▸ EXERCISE AIM
Below are some records. Print exactly the lines between the one holding "left knee: (380, 718)" and the one holding "right elbow: (501, 830)", inclusive, and nothing else.

Data extracted from a collection:
----------

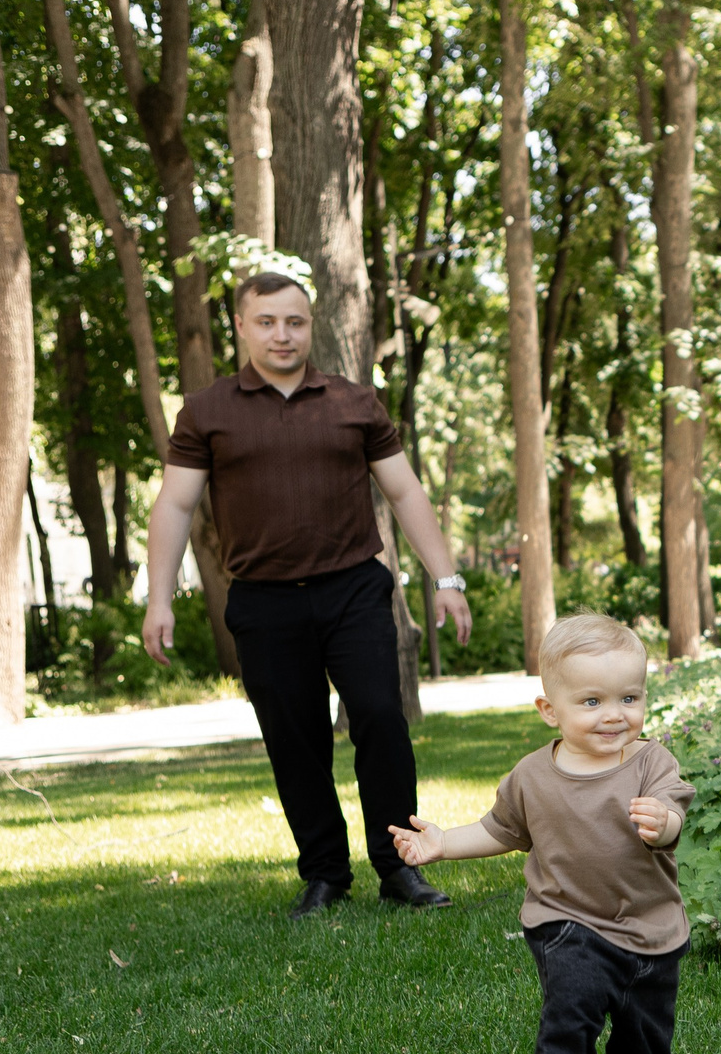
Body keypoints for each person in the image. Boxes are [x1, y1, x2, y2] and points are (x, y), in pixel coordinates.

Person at [141, 273, 474, 918]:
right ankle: (325, 875)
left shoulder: (355, 402)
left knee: (380, 718)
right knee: (295, 742)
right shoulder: (208, 411)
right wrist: (160, 598)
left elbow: (404, 493)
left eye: (294, 321)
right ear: (241, 325)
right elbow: (175, 504)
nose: (282, 334)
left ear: (310, 324)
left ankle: (400, 867)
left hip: (354, 589)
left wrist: (446, 579)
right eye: (266, 321)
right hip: (264, 602)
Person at [388, 613, 693, 1054]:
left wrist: (663, 824)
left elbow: (672, 820)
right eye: (592, 702)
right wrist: (443, 845)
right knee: (571, 1004)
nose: (614, 716)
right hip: (565, 918)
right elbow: (501, 830)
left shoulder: (651, 763)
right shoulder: (531, 776)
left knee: (643, 1021)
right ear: (550, 710)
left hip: (649, 922)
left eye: (629, 698)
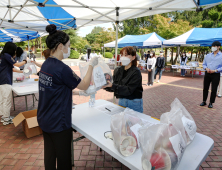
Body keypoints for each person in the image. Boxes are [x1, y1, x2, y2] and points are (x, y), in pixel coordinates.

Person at [37, 24, 98, 170]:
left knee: (50, 155)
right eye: (68, 45)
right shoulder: (62, 68)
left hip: (45, 117)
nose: (69, 48)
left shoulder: (46, 64)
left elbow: (56, 88)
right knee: (64, 161)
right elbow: (83, 85)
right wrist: (91, 65)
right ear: (60, 46)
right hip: (58, 122)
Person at [103, 46, 143, 113]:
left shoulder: (136, 72)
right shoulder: (118, 70)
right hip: (121, 100)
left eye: (126, 55)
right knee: (121, 121)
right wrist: (105, 85)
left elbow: (129, 90)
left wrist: (112, 86)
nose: (123, 57)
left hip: (133, 102)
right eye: (122, 55)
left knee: (134, 122)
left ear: (133, 57)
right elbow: (114, 85)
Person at [0, 42, 28, 125]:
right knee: (6, 100)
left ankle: (4, 116)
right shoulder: (7, 56)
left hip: (2, 79)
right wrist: (26, 61)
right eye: (15, 50)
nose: (15, 51)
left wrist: (23, 72)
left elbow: (12, 68)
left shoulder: (2, 56)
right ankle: (6, 119)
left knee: (2, 99)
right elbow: (17, 64)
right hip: (5, 80)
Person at [200, 41, 222, 108]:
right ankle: (204, 101)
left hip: (216, 74)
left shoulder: (221, 56)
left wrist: (215, 70)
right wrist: (206, 68)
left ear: (218, 47)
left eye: (214, 46)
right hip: (207, 73)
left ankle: (211, 102)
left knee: (214, 89)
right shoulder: (208, 55)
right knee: (205, 88)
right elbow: (204, 64)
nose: (213, 47)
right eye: (212, 46)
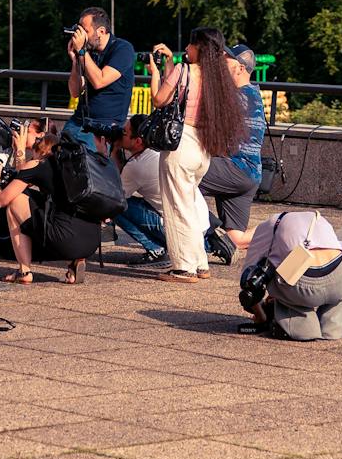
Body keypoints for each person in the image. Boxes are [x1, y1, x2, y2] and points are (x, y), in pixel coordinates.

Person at [146, 25, 246, 283]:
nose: (186, 49)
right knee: (189, 206)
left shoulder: (185, 70)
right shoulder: (218, 79)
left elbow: (159, 99)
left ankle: (183, 267)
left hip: (180, 147)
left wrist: (155, 73)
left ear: (198, 47)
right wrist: (170, 64)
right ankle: (200, 262)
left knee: (177, 208)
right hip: (203, 149)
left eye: (190, 44)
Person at [0, 125, 101, 285]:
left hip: (66, 240)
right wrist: (20, 152)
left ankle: (24, 271)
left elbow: (2, 200)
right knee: (42, 201)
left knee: (14, 201)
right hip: (91, 241)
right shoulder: (72, 164)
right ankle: (74, 263)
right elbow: (24, 176)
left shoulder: (40, 164)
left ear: (39, 152)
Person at [240, 211, 342, 341]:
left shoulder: (266, 227)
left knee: (270, 268)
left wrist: (261, 316)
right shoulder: (317, 218)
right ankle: (334, 322)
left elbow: (248, 281)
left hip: (301, 291)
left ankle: (299, 325)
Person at [109, 116, 210, 267]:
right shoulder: (158, 153)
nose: (119, 134)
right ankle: (207, 244)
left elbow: (116, 196)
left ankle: (156, 249)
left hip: (181, 232)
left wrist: (110, 152)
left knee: (116, 208)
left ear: (138, 141)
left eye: (124, 132)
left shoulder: (137, 166)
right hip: (200, 226)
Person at [198, 43, 266, 263]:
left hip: (235, 168)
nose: (220, 63)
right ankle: (281, 227)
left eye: (226, 60)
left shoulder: (236, 98)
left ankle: (212, 230)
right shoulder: (253, 94)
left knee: (181, 177)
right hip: (250, 174)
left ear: (240, 68)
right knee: (236, 239)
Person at [64, 7, 136, 148]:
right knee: (58, 156)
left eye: (85, 31)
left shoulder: (123, 49)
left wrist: (82, 51)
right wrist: (75, 60)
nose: (81, 36)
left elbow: (99, 81)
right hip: (78, 121)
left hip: (103, 127)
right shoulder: (88, 52)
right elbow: (75, 92)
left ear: (101, 31)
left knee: (87, 162)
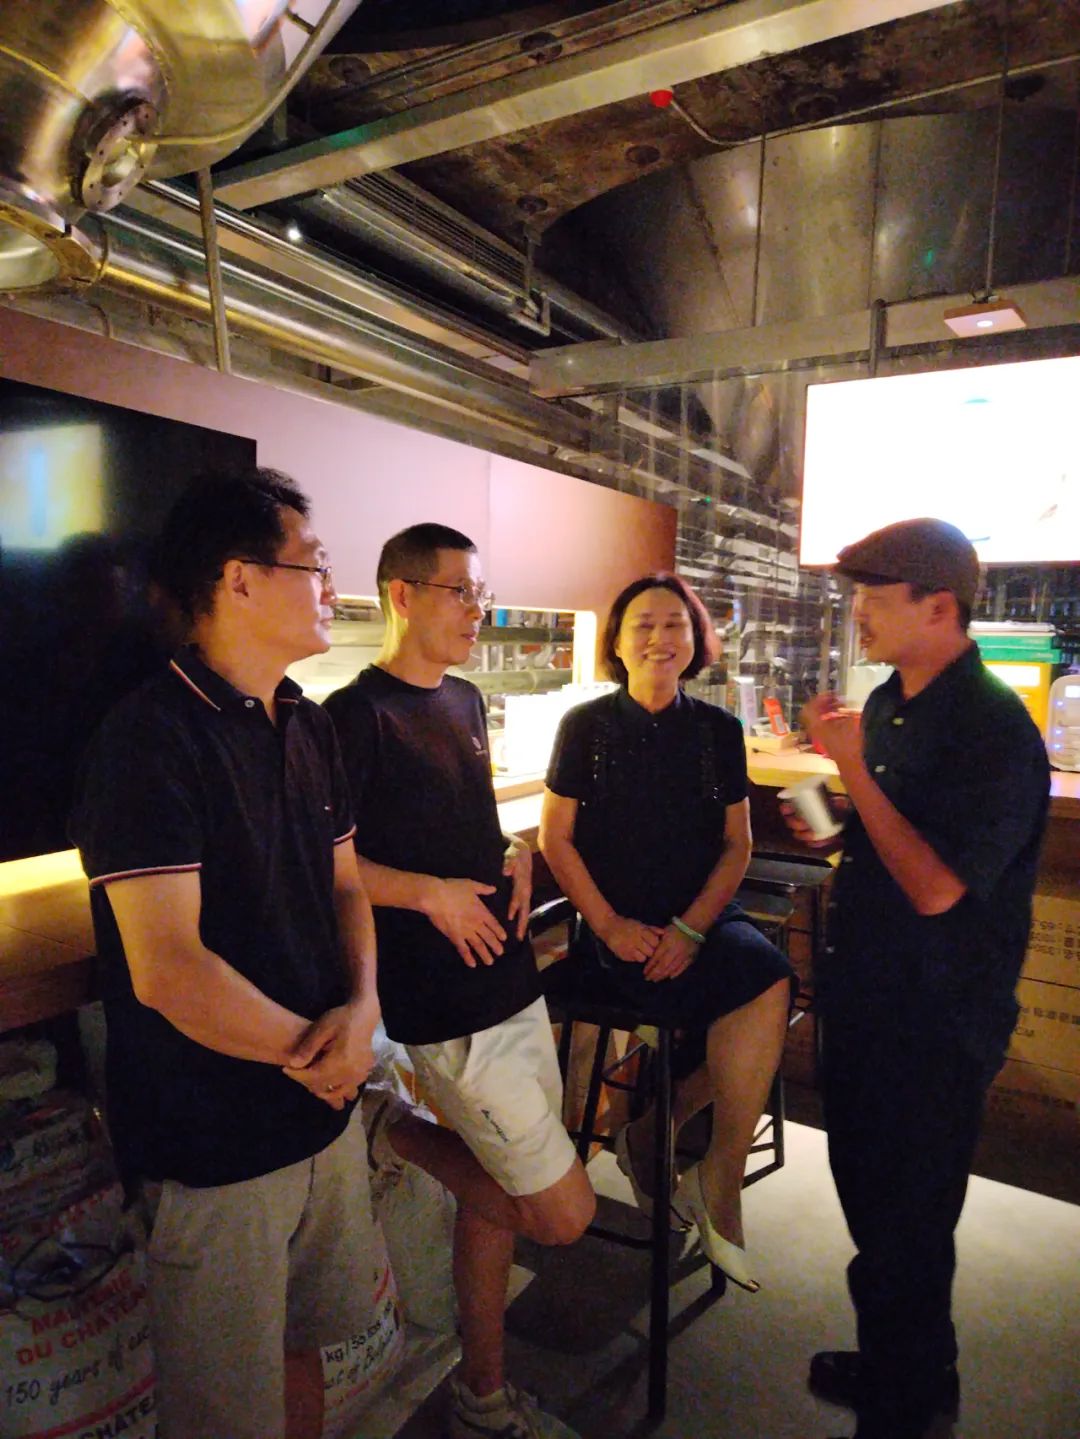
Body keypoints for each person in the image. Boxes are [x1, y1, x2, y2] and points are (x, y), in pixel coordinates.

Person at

----------

▸ EXPECTED ANSWER
left knee: (380, 718)
right knee: (295, 742)
right shoulder: (208, 411)
right wrist: (160, 598)
left elbow: (404, 493)
left eye: (294, 321)
right ear: (241, 325)
right elbow: (175, 504)
nose: (282, 334)
left ear: (310, 324)
left ankle: (400, 867)
left hip: (354, 589)
left wrist: (446, 579)
right eye: (266, 321)
right hip: (264, 602)
Person at [388, 613, 693, 1054]:
left wrist: (663, 824)
left elbow: (672, 820)
right eye: (592, 702)
right wrist: (443, 845)
right knee: (571, 1004)
nose: (614, 716)
right hip: (565, 918)
right elbow: (501, 830)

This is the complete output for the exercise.